> Alıştırma:
Nazire Terzi'nin noterde yakalanmasını anlatan aşağıdaki metni baştan sona, harfi harfine ve hiçbir değişiklik yapmadan yeniden veriniz.

== Kaynak Metin ==

Darbenin baş rölündeki isimlerden biriydi Semih Terzi. 15 Temmuz
gecesi, yanına aldığı diğer darbecilerle birlikte ele geçirmek için
geldiği Özel Kuvvetler binasının önünde Şehit Ömer Halisdemir
tarafından başından vurularak durdurulmuştu.
Türkiye bu olaydan yaklaşık bir ay sonra, Semih Terzi'nin eşi
Nazire Terzi ile tanıştı. Ankara'da girdiği bir noterde, darbeci
eşinden kalan malları bir başkasının üzerine devretmeye çalışırken
görüldü.
Noter katibi Kerem Sağlıklı onu tanıdı ve eline geçirdiği
bıçakla kovaladı. Bu olay sonrası kaçmaya çalışan Nazire Terzi
tutuklanarak cezaevine gönderildi.
Buraya kadar anlattıklarımı hepimiz biliyoruz.
Ancak bu olayın perde arkasında, bugüne kadar kimsenin dikkatini
çekmeyen ayrıntılar var. İzin verirseniz, bugün o ayrıntıları
sizinle paylaşacağım.
Nazire Terzi o gün notere tek başına gitmemişti. Yanında
Ayşegül Albayrak isimli kızkardeşi de vardı. noter katibi
durumu farketmemiş olsa, Semih Terzi'nin tüm malvarlığı Ayşegül
Albayrak'ın üzerine geçirilecekti.

===
== Sağlanan Kayıtlar ==

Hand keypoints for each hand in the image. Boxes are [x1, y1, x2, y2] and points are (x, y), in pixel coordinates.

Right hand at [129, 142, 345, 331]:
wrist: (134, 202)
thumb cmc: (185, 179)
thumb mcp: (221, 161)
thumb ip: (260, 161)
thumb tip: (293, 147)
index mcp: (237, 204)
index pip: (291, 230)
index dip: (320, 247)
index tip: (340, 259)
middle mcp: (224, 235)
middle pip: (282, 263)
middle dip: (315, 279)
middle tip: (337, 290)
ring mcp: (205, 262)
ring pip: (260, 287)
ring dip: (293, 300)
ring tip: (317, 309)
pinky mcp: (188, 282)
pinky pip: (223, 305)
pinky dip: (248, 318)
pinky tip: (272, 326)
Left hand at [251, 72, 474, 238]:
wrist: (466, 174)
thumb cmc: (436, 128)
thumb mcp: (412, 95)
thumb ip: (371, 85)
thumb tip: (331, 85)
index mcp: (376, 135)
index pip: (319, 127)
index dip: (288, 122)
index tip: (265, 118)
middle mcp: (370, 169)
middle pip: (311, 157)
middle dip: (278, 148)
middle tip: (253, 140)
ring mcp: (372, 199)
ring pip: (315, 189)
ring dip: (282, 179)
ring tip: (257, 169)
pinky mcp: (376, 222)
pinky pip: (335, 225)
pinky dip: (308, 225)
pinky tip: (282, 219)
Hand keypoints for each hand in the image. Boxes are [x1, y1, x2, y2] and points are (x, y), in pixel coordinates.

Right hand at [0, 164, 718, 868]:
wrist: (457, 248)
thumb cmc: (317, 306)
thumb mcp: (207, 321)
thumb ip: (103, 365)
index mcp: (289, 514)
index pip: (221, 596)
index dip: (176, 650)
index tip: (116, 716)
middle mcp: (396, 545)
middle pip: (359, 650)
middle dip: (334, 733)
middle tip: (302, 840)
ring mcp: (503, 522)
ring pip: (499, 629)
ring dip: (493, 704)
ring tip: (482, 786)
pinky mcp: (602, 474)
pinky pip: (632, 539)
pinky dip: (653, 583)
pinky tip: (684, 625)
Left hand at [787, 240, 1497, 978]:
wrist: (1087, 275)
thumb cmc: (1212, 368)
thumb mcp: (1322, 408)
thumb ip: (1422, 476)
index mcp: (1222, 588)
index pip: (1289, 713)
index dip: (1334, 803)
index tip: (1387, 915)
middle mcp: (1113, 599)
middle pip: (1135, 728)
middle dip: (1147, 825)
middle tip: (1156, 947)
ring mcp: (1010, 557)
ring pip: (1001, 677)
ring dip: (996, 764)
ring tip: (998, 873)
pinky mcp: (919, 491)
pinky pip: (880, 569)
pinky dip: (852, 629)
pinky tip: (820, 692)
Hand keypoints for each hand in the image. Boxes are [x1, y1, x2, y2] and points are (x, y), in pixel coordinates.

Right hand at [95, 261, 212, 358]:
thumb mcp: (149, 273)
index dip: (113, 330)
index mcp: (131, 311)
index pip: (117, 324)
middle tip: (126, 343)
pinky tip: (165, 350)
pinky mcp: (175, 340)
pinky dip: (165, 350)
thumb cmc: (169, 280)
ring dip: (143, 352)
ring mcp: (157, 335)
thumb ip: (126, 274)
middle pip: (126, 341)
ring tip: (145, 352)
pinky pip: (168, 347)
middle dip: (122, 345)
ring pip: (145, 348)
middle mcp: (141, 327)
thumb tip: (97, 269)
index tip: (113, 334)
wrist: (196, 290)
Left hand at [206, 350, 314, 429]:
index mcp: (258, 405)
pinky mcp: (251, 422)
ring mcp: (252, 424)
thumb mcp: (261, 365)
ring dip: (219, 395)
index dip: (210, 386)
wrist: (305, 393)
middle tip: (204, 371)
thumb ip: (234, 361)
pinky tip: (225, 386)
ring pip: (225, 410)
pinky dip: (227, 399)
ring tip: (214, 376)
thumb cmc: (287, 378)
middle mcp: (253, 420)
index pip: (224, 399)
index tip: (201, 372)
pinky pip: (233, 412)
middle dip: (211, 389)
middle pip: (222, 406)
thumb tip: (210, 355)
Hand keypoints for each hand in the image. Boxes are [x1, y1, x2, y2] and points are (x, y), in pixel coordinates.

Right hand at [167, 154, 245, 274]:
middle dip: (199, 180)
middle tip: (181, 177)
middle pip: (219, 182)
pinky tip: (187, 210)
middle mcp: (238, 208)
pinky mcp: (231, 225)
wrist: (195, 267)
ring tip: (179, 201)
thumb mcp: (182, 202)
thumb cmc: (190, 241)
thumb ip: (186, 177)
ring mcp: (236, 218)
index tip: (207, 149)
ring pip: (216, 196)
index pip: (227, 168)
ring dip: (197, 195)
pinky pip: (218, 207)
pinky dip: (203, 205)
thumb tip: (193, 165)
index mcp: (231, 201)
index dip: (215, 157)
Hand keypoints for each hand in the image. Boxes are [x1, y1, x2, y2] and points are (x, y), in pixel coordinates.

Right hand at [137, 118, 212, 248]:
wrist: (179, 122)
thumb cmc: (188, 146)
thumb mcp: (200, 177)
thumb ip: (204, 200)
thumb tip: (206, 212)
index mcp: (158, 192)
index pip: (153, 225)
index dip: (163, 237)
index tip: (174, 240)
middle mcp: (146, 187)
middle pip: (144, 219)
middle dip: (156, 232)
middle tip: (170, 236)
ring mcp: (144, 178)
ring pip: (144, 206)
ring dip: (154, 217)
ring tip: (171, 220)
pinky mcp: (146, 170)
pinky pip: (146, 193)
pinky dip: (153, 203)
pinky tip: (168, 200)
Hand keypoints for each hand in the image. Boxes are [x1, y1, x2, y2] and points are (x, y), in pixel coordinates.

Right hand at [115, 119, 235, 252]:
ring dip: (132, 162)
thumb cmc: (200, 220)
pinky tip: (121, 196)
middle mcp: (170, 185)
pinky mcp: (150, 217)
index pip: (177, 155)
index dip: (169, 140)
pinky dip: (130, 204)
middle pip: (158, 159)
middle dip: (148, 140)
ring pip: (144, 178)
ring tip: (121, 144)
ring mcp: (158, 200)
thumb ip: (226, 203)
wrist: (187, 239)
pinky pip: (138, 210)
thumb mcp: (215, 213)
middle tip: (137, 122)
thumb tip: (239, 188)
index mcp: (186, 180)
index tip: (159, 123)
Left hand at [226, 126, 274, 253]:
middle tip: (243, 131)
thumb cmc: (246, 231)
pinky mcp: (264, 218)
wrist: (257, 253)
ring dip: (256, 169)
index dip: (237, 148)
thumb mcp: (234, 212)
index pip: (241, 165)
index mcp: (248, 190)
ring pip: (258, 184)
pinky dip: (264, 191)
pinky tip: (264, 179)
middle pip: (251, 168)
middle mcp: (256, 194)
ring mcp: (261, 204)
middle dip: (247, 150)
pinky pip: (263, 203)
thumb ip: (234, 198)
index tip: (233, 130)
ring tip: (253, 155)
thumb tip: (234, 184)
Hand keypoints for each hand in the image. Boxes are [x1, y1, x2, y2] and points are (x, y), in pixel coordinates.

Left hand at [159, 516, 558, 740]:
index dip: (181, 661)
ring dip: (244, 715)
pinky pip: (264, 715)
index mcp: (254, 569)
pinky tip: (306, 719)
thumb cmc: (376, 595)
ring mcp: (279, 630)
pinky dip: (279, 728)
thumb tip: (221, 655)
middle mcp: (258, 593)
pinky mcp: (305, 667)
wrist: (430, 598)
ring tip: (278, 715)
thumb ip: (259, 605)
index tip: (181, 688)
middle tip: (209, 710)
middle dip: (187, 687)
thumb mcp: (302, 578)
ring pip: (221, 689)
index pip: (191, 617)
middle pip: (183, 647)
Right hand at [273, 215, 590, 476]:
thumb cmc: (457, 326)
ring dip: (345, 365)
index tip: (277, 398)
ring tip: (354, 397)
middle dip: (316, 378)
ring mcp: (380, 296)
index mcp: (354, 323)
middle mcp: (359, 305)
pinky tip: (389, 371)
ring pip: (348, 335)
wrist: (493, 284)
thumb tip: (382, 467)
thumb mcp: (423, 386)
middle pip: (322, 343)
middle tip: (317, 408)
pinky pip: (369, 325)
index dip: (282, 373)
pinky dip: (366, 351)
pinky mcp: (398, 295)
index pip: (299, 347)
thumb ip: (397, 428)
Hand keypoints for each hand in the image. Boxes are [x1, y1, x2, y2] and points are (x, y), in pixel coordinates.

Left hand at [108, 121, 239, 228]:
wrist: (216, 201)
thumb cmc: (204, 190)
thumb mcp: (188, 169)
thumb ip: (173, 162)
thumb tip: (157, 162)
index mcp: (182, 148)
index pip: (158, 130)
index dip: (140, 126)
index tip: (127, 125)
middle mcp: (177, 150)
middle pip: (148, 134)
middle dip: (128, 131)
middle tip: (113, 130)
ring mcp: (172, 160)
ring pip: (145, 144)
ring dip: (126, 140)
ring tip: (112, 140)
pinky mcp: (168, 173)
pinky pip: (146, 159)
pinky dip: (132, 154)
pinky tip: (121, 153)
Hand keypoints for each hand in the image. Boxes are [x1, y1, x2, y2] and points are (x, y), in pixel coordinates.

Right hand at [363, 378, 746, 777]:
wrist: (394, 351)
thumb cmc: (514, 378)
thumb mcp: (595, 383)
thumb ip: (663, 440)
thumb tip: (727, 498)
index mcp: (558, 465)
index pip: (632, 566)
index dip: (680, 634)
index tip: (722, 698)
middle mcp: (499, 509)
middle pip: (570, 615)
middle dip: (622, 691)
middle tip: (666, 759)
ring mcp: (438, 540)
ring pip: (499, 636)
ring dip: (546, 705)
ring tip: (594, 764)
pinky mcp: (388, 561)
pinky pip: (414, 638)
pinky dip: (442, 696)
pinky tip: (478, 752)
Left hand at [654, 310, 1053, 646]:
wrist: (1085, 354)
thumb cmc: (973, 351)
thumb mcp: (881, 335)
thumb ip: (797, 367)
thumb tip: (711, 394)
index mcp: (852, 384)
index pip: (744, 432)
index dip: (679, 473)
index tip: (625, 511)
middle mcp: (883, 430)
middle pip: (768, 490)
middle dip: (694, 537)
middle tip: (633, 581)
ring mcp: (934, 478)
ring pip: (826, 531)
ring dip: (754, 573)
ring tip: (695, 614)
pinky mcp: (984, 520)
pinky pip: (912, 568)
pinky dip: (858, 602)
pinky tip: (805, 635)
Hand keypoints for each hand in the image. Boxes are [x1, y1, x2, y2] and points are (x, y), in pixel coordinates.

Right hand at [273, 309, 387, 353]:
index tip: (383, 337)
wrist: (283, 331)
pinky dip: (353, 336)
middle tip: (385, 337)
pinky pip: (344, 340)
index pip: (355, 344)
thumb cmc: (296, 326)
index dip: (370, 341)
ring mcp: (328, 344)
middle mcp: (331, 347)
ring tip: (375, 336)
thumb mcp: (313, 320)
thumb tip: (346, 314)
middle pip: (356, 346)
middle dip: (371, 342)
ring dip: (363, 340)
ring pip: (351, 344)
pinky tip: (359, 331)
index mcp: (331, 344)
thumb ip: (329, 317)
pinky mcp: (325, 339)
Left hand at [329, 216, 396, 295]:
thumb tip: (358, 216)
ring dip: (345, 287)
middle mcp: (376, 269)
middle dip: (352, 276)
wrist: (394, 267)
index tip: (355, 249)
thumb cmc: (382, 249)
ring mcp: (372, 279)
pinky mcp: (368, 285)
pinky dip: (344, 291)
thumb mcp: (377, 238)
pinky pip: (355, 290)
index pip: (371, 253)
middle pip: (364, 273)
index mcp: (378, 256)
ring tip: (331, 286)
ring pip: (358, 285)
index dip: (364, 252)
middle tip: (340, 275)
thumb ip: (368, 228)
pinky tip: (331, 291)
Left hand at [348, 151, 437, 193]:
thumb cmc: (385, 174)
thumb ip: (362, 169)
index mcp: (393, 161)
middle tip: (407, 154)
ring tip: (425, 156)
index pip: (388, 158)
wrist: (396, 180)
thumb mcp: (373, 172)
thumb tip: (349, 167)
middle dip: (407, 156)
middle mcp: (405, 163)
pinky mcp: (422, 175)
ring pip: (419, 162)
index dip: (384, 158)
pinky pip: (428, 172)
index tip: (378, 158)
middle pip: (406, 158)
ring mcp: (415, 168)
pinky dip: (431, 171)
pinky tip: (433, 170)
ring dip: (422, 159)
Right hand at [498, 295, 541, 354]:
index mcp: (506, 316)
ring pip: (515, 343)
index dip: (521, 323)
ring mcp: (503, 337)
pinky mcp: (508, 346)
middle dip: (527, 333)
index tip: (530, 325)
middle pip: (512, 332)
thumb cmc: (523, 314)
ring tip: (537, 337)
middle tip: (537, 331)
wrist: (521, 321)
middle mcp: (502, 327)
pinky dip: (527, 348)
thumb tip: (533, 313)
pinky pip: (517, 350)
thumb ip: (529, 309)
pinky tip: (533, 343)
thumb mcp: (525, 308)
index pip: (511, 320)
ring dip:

===

> Beklenen Yanıt:
Darbenin baş rölündeki isimlerden biriydi Semih Terzi. 15 Temmuz
gecesi, yanına aldığı diğer darbecilerle birlikte ele geçirmek için
geldiği Özel Kuvvetler binasının önünde Şehit Ömer Halisdemir
tarafından başından vurularak durdurulmuştu.
Türkiye bu olaydan yaklaşık bir ay sonra, Semih Terzi'nin eşi
Nazire Terzi ile tanıştı. Ankara'da girdiği bir noterde, darbeci
eşinden kalan malları bir başkasının üzerine devretmeye çalışırken
görüldü.
Noter katibi Kerem Sağlıklı onu tanıdı ve eline geçirdiği
bıçakla kovaladı. Bu olay sonrası kaçmaya çalışan Nazire Terzi
tutuklanarak cezaevine gönderildi.
Buraya kadar anlattıklarımı hepimiz biliyoruz.
Ancak bu olayın perde arkasında, bugüne kadar kimsenin dikkatini
çekmeyen ayrıntılar var. İzin verirseniz, bugün o ayrıntıları
sizinle paylaşacağım.
Nazire Terzi o gün notere tek başına gitmemişti. Yanında
Ayşegül Albayrak isimli kızkardeşi de vardı. noter katibi
durumu farketmemiş olsa, Semih Terzi'nin tüm malvarlığı Ayşegül
Albayrak'ın üzerine geçirilecekti.